[Skeletal landmark data]
┄┄┄┄┄┄

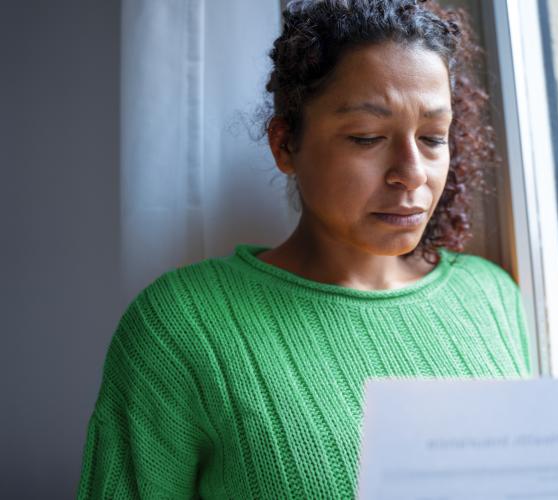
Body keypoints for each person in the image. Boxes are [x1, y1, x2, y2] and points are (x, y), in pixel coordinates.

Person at [77, 0, 532, 498]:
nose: (412, 172)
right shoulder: (180, 326)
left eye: (432, 137)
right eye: (367, 137)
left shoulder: (490, 296)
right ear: (285, 145)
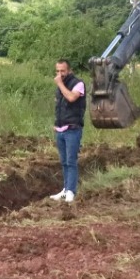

┄┄┄┄┄┄

Your instructions: Write out every line above again exactly, with the pictures left out.

Solution:
Body keypoints for each person in the image. Boxes are [x1, y1, x2, y2] and points are (x, y), in pixel coordinates.

Person at [77, 0, 532, 498]:
nose: (412, 172)
right shoulder: (180, 326)
left eye: (432, 137)
right eye: (367, 137)
left shoulder: (490, 296)
right ear: (285, 145)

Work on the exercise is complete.